STUDY MATERIAL:
·····

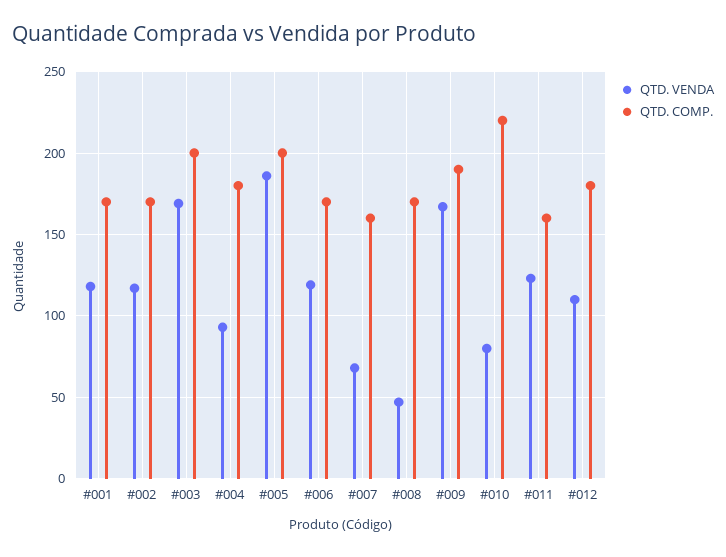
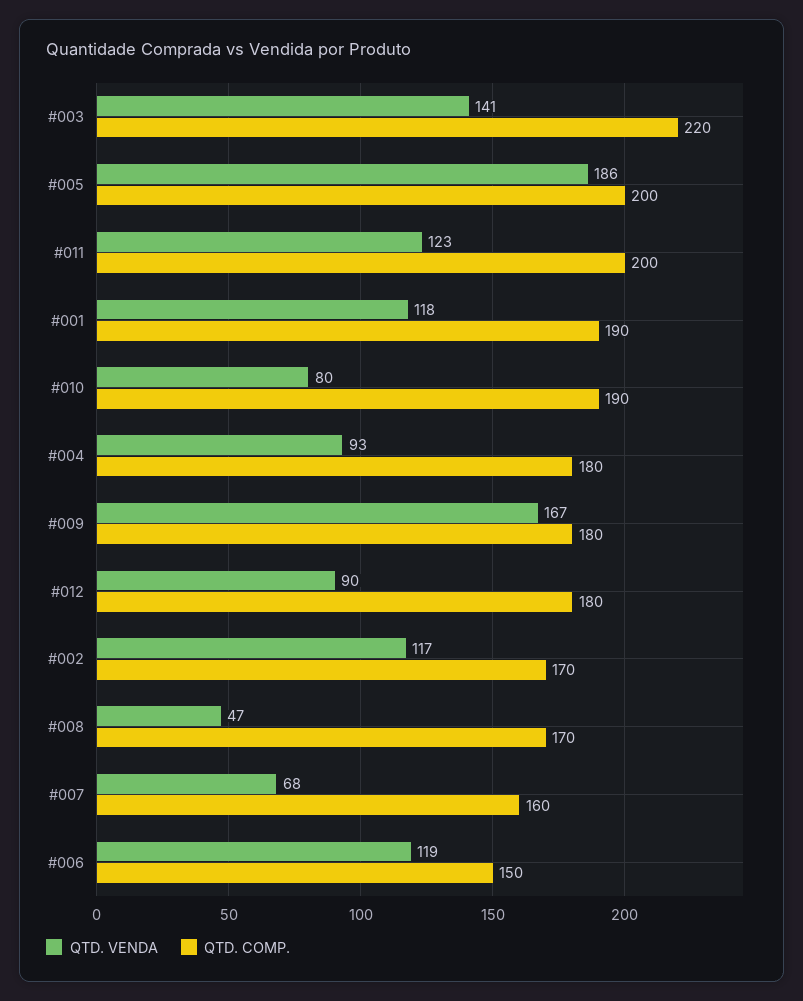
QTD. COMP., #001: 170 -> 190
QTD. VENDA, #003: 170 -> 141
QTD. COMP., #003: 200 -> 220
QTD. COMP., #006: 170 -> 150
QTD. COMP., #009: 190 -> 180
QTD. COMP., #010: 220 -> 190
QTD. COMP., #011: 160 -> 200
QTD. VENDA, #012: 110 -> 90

·····

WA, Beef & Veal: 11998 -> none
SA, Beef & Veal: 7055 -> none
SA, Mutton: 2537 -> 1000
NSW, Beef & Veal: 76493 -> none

·····

REQUEST: Copy, exactly and only, the lines above that begin with the one containing "QTD. COMP., #006: 170 -> 150" and finish with the one containing "QTD. VENDA, #012: 110 -> 90".

TASK RESPONSE:
QTD. COMP., #006: 170 -> 150
QTD. COMP., #009: 190 -> 180
QTD. COMP., #010: 220 -> 190
QTD. COMP., #011: 160 -> 200
QTD. VENDA, #012: 110 -> 90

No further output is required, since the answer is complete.